*** Block opens ***
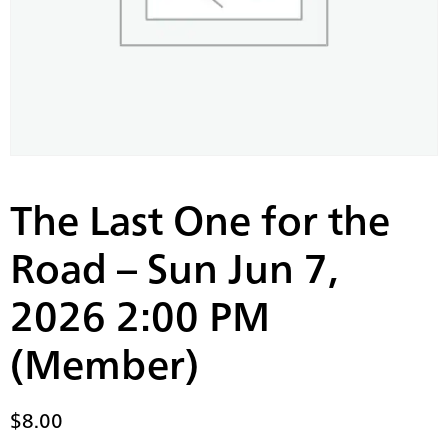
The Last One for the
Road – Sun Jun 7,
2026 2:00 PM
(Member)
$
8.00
*** Block closes ***
*** Block opens ***
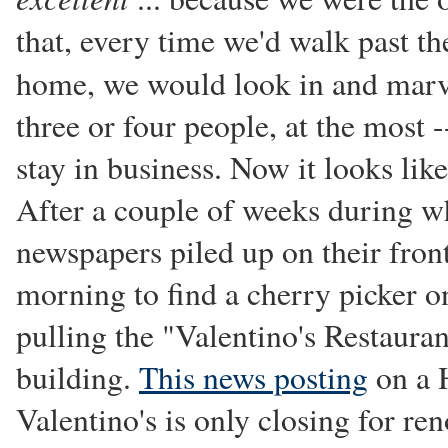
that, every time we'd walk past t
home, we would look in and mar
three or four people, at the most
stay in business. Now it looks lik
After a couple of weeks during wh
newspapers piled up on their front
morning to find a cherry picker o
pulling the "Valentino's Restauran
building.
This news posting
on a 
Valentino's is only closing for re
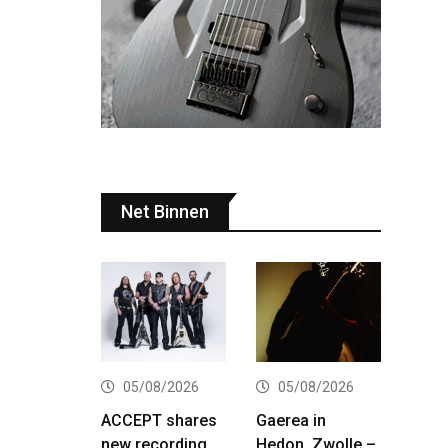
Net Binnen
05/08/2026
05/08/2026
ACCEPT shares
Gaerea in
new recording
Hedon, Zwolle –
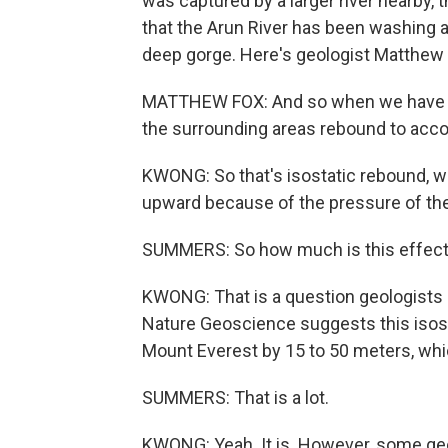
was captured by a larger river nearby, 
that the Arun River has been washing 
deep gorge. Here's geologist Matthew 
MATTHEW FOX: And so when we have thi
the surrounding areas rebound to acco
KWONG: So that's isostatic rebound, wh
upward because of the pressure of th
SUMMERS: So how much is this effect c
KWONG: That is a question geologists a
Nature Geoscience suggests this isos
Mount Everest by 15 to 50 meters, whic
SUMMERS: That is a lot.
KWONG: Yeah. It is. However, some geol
*** Block closes ***
*** Block opens ***
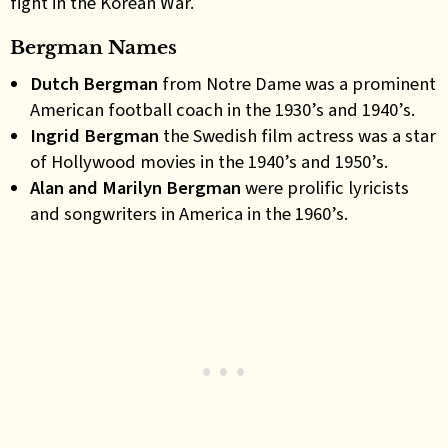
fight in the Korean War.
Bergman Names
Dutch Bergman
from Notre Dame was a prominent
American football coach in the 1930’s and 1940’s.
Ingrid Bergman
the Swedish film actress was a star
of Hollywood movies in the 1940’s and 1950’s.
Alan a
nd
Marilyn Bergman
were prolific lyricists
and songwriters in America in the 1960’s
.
*** Block closes ***
Copy the lines of the data above exactly as written, beginning with the line containing "Nature Geoscience suggests this isos" and ending with the line containing "KWONG: Yeah. It is. However, some geol", and leave out all other lines.

**Result for this task:**
Nature Geoscience suggests this isos
Mount Everest by 15 to 50 meters, whic
SUMMERS: That is a lot.
KWONG: Yeah. It is. However, some geol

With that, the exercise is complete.